■ What to produce:
Reproduce, character for character, the material from the line containing "Rendered at 1654 by 931 pixels." through the line containing "picture [0, 0, 1654, 931]", including both of those lines.
-- Start Record list --
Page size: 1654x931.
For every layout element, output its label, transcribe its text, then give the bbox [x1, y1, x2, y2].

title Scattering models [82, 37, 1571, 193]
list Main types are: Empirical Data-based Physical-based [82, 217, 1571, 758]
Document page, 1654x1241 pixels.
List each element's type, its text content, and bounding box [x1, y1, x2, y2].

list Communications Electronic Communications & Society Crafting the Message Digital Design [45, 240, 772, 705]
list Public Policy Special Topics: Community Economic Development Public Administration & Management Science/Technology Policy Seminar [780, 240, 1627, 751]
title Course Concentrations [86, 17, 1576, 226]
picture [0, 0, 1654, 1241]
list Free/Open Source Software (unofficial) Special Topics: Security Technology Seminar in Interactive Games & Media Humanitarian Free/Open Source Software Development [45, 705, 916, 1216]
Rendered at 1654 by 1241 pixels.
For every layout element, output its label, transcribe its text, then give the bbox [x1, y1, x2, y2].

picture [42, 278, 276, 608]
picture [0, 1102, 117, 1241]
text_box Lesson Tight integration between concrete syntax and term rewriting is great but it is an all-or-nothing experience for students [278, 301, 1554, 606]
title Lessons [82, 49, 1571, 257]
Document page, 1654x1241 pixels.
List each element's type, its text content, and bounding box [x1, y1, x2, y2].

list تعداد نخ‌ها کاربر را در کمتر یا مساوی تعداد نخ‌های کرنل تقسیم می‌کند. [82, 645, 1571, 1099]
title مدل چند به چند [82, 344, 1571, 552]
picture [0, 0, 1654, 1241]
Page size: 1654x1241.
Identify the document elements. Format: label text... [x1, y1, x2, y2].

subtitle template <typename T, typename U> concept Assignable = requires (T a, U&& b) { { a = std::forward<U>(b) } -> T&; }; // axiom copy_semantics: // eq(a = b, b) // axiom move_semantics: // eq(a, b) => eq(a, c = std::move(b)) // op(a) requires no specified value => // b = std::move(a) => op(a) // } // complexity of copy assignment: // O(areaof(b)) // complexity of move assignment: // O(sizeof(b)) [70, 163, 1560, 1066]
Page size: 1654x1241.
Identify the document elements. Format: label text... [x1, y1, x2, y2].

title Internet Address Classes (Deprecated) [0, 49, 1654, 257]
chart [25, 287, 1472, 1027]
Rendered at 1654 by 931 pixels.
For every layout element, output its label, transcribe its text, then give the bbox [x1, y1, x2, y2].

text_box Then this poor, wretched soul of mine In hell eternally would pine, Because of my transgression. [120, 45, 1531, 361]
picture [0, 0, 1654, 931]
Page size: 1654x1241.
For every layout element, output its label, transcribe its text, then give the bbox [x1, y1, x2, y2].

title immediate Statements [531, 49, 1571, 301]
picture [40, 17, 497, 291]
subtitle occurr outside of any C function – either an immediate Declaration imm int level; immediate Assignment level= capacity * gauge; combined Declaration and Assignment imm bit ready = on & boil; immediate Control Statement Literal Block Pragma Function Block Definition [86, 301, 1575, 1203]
-- End Record list --
■ Output of the exercise:
Rendered at 1654 by 931 pixels.
For every layout element, output its label, transcribe its text, then give the bbox [x1, y1, x2, y2].

text_box Then this poor, wretched soul of mine In hell eternally would pine, Because of my transgression. [120, 45, 1531, 361]
picture [0, 0, 1654, 931]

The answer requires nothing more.